はじめに
読者のみなさんからいただいた家計や保険、ローンなど、お金の悩みにプロのファイナンシャルプランナー(FP)が答えるFPの相談シリーズ。今回はプロのFPとして活躍する深野康彦氏がお答えします。
夫はいわゆる「宵越しの銭は持たない」タイプで、結婚前からほとんど貯蓄はありませんでした。結婚して10年ほど経ちますが、性格は変わらず、月々の生活費は渡してくれるものの、老後の貯蓄はもちろん、子供の教育費についても貯めておらず、私が言っても「なんとかなるさ」とあっけらかんとしています。先日も、「知り合いの車屋が安く譲ってくれた」と、突然車を購入してきて、ケンカになったところです。
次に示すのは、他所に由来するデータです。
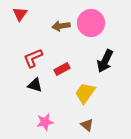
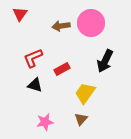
brown triangle: moved 6 px left, 6 px up; rotated 32 degrees clockwise
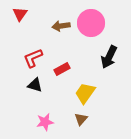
black arrow: moved 4 px right, 4 px up
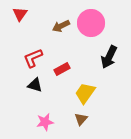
brown arrow: rotated 18 degrees counterclockwise
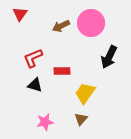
red rectangle: moved 2 px down; rotated 28 degrees clockwise
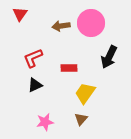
brown arrow: rotated 18 degrees clockwise
red rectangle: moved 7 px right, 3 px up
black triangle: rotated 42 degrees counterclockwise
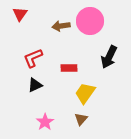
pink circle: moved 1 px left, 2 px up
pink star: rotated 24 degrees counterclockwise
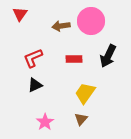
pink circle: moved 1 px right
black arrow: moved 1 px left, 1 px up
red rectangle: moved 5 px right, 9 px up
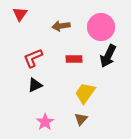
pink circle: moved 10 px right, 6 px down
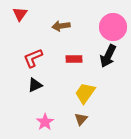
pink circle: moved 12 px right
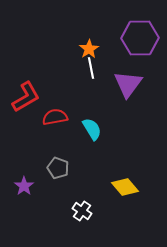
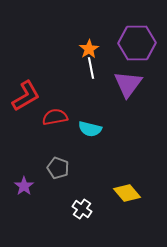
purple hexagon: moved 3 px left, 5 px down
red L-shape: moved 1 px up
cyan semicircle: moved 2 px left; rotated 135 degrees clockwise
yellow diamond: moved 2 px right, 6 px down
white cross: moved 2 px up
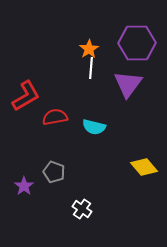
white line: rotated 15 degrees clockwise
cyan semicircle: moved 4 px right, 2 px up
gray pentagon: moved 4 px left, 4 px down
yellow diamond: moved 17 px right, 26 px up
生活費を渡してくれるとはいえ、私のパート給与を含めてもギリギリの金額で、貯蓄できるほどのものではありません。結婚当初は指摘していましたが、口うるさく言う私と、危機感のない夫の認識には大きな隔たりがあり、逆に自己嫌悪に陥る始末です。なんとか夫を貯蓄に向けさせるような方法はないでしょうか。もしくは自分が変わったほうがよいのでしょうか。ぜひご意見をお聞かせください。
【1】現在の収入と支出金額(基本的な生活費)
・夫の収入は給与明細を見せてくれないので把握していません。恐らくは平均的な給与だと思います。
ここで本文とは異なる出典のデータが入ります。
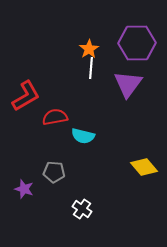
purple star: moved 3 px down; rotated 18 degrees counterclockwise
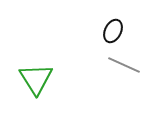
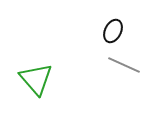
green triangle: rotated 9 degrees counterclockwise
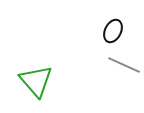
green triangle: moved 2 px down
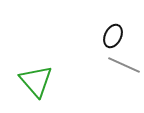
black ellipse: moved 5 px down
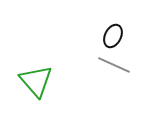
gray line: moved 10 px left
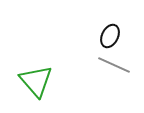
black ellipse: moved 3 px left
・生活費として月15万円を貰い、私のパート代5万円を含め、20万円程度で生活しています。
・賃貸の住宅家賃や突発的な支出などは夫が負担してくれています。
【2】今後の収入と予測される特別な支出
・夫は会社員ですので、給与は人並みに上昇するものだと思っています。
・私はもっと働きたいと思うもの子育てがあり、パートで手一杯です。
【3】保有する金融資産、負債
・ちゃんとした金融資産はありません。あっても100万円程度だと思います。
・借金は車のローンくらいです。
【4】保険契約の有無
・夫のみ、月々5,000円の生命保険に加入しています。
(女性 30代後半 既婚・子供1人)
深野: ご主人が家計や貯蓄に関して非協力的というのは非常に悩ましい問題ですね。
どうやって貯蓄に協力してもらうか
ご主人に貯蓄に協力してもらう方法についてのご質問ですが、まずご質問者の方が変わる必要はないでしょう。もちろん、妥協できる部分において妥協する必要はありますが、基本的にはご主人のお金に対する考え方を変えてもらうための努力をすべきです。
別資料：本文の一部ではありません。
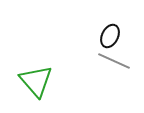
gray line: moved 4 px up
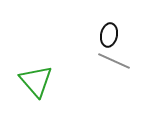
black ellipse: moved 1 px left, 1 px up; rotated 15 degrees counterclockwise
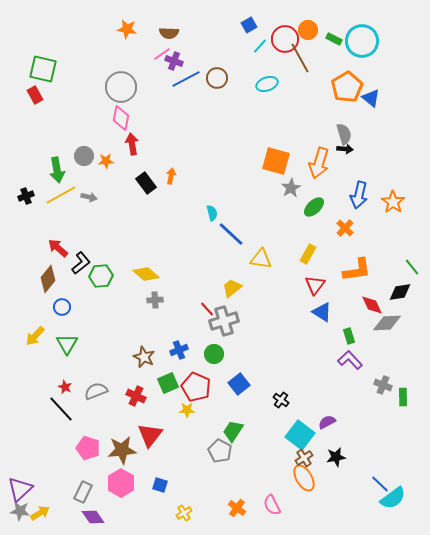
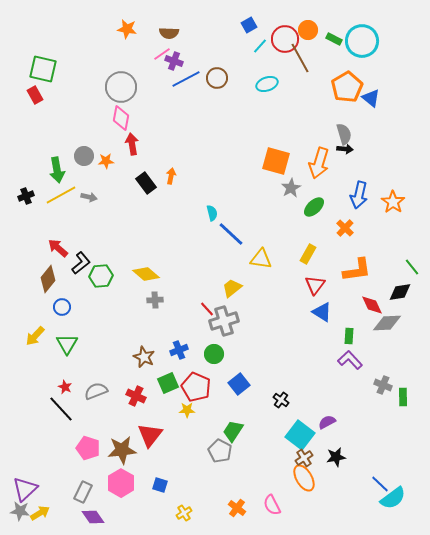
green rectangle at (349, 336): rotated 21 degrees clockwise
purple triangle at (20, 489): moved 5 px right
ご主人のご年齢、これまで育ってきた環境などを推測すれば、ご主人はこれまでお金に困ったことはないのではないでしょうか。
あるいは、お金に関してはご主人の両親がすべてやってくださっていたので、自分がする必要はないと思っているのかもしれません。このようなお金に対するスタンスは、親の庇護の元でいるとき、言い換えれば学生であるときのみに限られます。
社会人で、ましてや結婚されていて、お子さんもいらっしゃるのですから、ご質問者である奥様と協力し、人生のさまざまなライフイベントに対処していく必要があるのです。
「宵越しの銭は持たないタイプ」とはいえ、幸いにして多額のローンを抱えているような方ではないので、その部分で少しは安心できます。車を突然買ったことは決して褒められる行動ではありませんが、借金してあれもこれもと買われてしまったら、家計は火の車になります。
これからの人生、どれくらいのお金が必要?
では今後、貯蓄を行うために、どうやってご主人に変わってもらうかですが、子供の教育費、住宅の購入、老後などのライフイベントにはどれくらいのお金が必要となるのかを具体的な金額で示してあげることです。
老後は遠い将来であるため、漠然としかイメージがわかないでしょうから、まずはお子さんの教育費あたりのお話からされてはいかかでしょうか。ご主人がお子さんにどんな教育を受けさせたいのかを聞いてみましょう。
例えば、中学校あたりから私立へ行かせたいと考えているのであれば、それ相応のお金がかかります。そのためには早いうちから準備が必要だということを知らしめる。あるいはマイホームの購入なども考えられているのであれば、やはり頭金の準備を早いうちから行うべきなどと伝えることが肝心です。
これからの生活にどれくらいのお金が必要となるのか。いくら準備しなければならないのかを具体的な数字に示されたうえで話しあってみてはいかがでしょうか。
ご主人のお金に対する考え方が、一夜にして真逆になることはありませんが、時間をかけて少しずつ変えていかれるように努力してみてください。難しいかもしれませんが、根気強く取り組むことが重要です。